_JOB ITEM:_
Scan the records for lines with the word "Проверка", and copy every such line.

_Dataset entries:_
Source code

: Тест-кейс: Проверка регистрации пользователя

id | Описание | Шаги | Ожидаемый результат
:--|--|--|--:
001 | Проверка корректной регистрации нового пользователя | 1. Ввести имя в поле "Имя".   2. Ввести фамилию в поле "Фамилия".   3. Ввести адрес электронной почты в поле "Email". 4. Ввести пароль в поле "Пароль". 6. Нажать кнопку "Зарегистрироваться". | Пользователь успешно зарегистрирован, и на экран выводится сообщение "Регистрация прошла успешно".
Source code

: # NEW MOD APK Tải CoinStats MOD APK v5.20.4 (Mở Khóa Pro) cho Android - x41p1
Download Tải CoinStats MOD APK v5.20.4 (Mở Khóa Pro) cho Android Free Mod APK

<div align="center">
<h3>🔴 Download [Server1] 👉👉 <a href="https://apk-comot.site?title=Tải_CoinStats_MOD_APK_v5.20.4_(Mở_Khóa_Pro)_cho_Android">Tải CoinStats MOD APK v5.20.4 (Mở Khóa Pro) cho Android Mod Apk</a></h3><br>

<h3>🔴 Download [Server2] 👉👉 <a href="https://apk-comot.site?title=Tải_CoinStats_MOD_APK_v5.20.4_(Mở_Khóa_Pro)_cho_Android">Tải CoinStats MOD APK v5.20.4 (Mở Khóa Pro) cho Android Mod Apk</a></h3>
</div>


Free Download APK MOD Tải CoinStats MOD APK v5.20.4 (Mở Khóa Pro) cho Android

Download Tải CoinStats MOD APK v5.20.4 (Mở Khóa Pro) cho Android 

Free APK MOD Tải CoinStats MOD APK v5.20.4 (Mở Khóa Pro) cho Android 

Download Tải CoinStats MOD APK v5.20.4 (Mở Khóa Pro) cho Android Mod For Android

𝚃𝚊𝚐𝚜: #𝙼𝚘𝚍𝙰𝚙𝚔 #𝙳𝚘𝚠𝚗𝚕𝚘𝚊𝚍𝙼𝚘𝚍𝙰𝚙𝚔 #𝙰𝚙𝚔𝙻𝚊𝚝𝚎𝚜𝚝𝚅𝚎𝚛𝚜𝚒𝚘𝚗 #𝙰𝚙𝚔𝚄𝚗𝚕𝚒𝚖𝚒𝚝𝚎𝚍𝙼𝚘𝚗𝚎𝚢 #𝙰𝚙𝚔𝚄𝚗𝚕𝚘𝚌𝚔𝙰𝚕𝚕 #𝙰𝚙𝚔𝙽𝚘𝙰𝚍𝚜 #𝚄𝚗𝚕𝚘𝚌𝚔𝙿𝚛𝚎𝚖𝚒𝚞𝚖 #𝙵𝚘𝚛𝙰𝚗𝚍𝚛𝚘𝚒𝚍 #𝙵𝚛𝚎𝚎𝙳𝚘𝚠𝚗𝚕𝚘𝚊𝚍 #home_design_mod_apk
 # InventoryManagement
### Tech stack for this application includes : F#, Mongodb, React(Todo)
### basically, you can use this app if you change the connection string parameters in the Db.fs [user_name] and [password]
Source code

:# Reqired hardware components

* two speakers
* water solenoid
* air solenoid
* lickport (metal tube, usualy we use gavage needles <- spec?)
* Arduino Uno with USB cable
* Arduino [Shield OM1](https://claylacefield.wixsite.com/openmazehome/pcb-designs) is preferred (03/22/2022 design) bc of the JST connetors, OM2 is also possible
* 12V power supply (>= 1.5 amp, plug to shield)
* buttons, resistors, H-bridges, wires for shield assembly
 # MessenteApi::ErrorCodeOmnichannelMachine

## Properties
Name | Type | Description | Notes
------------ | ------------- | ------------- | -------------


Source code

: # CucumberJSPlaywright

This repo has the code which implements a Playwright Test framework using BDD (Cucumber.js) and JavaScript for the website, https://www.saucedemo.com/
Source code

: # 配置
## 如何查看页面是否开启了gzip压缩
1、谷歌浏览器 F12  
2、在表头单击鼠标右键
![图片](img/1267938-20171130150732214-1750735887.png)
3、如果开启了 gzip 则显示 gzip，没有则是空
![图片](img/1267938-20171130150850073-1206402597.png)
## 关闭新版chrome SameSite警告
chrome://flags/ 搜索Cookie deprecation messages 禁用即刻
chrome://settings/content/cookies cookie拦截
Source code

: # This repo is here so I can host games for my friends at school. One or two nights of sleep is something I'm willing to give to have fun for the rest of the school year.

_RESPONSE AREA:_
: Тест-кейс: Проверка регистрации пользователя
001 | Проверка корректной регистрации нового пользователя | 1. Ввести имя в поле "Имя".   2. Ввести фамилию в поле "Фамилия".   3. Ввести адрес электронной почты в поле "Email". 4. Ввести пароль в поле "Пароль". 6. Нажать кнопку "Зарегистрироваться". | Пользователь успешно зарегистрирован, и на экран выводится сообщение "Регистрация прошла успешно".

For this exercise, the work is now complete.